»»

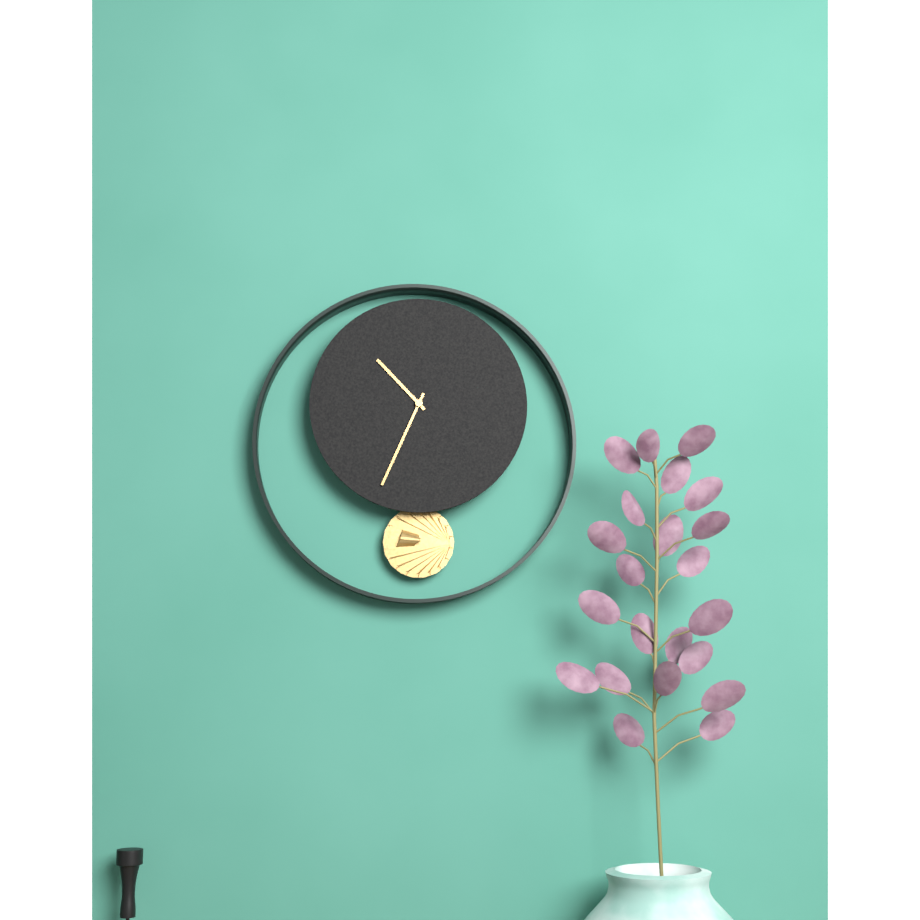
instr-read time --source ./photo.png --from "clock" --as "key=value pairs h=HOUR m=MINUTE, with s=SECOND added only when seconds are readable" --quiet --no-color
h=10 m=34
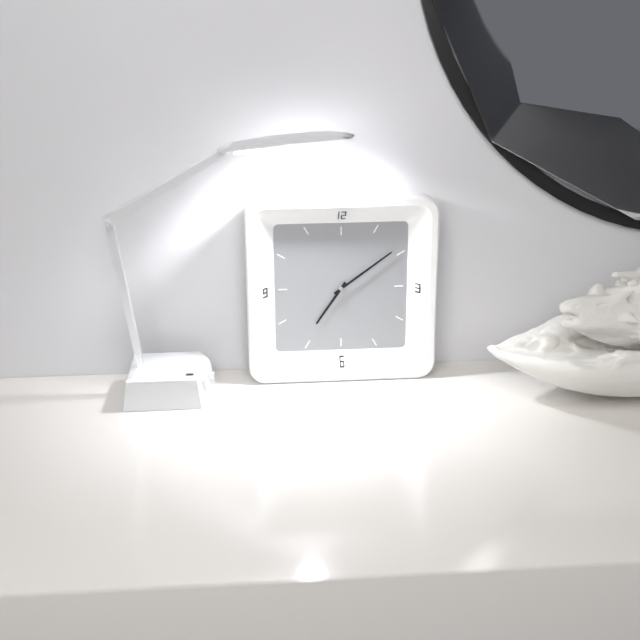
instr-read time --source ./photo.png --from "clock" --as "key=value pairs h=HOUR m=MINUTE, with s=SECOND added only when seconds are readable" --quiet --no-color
h=7 m=9
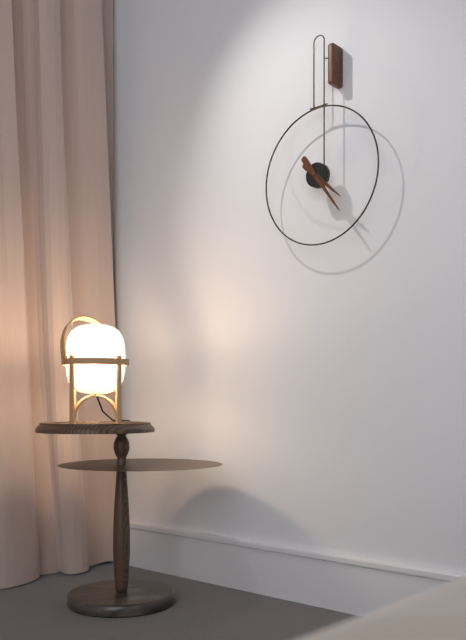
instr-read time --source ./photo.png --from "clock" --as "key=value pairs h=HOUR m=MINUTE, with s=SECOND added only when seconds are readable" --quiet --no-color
h=4 m=24
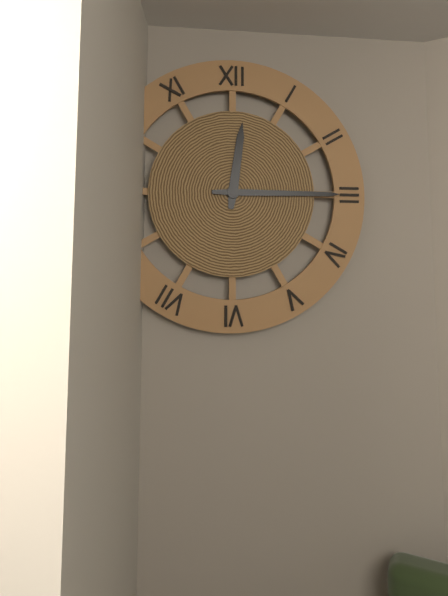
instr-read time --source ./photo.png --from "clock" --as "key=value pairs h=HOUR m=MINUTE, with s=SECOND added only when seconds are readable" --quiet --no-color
h=12 m=15
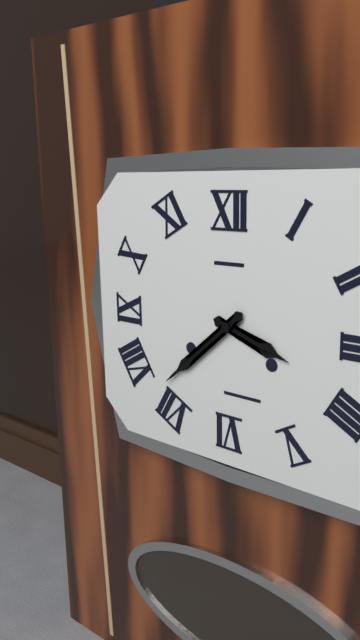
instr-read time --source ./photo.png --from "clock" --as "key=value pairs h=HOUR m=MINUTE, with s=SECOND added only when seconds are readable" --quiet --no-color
h=3 m=38
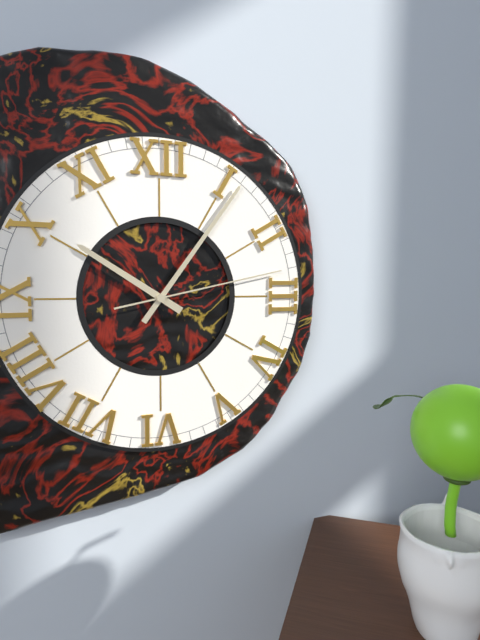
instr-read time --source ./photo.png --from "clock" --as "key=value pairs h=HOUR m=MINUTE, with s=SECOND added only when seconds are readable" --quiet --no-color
h=10 m=6 s=13
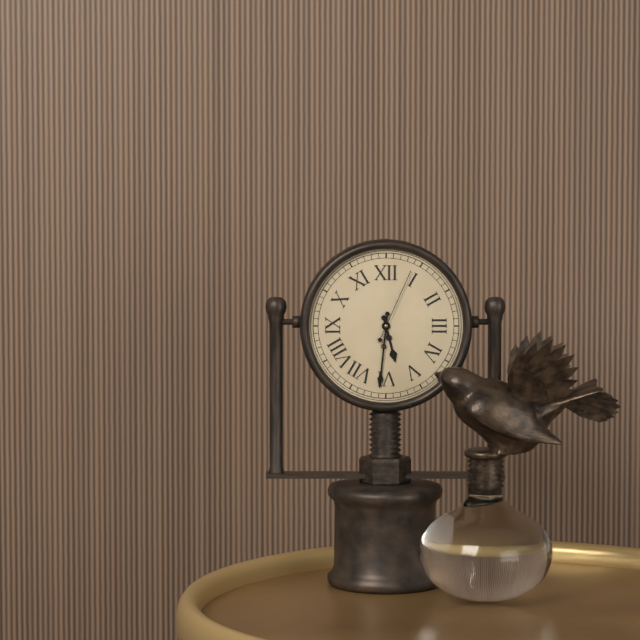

««

• [What you should do] Can you copy out every line above word for word, omitting the pictures?

• [Written answer]
instr-read time --source ./photo.png --from "clock" --as "key=value pairs h=HOUR m=MINUTE, with s=SECOND added only when seconds are readable" --quiet --no-color
h=10 m=34
instr-read time --source ./photo.png --from "clock" --as "key=value pairs h=HOUR m=MINUTE, with s=SECOND added only when seconds are readable" --quiet --no-color
h=7 m=9
instr-read time --source ./photo.png --from "clock" --as "key=value pairs h=HOUR m=MINUTE, with s=SECOND added only when seconds are readable" --quiet --no-color
h=4 m=24
instr-read time --source ./photo.png --from "clock" --as "key=value pairs h=HOUR m=MINUTE, with s=SECOND added only when seconds are readable" --quiet --no-color
h=12 m=15
instr-read time --source ./photo.png --from "clock" --as "key=value pairs h=HOUR m=MINUTE, with s=SECOND added only when seconds are readable" --quiet --no-color
h=3 m=38
instr-read time --source ./photo.png --from "clock" --as "key=value pairs h=HOUR m=MINUTE, with s=SECOND added only when seconds are readable" --quiet --no-color
h=10 m=6 s=13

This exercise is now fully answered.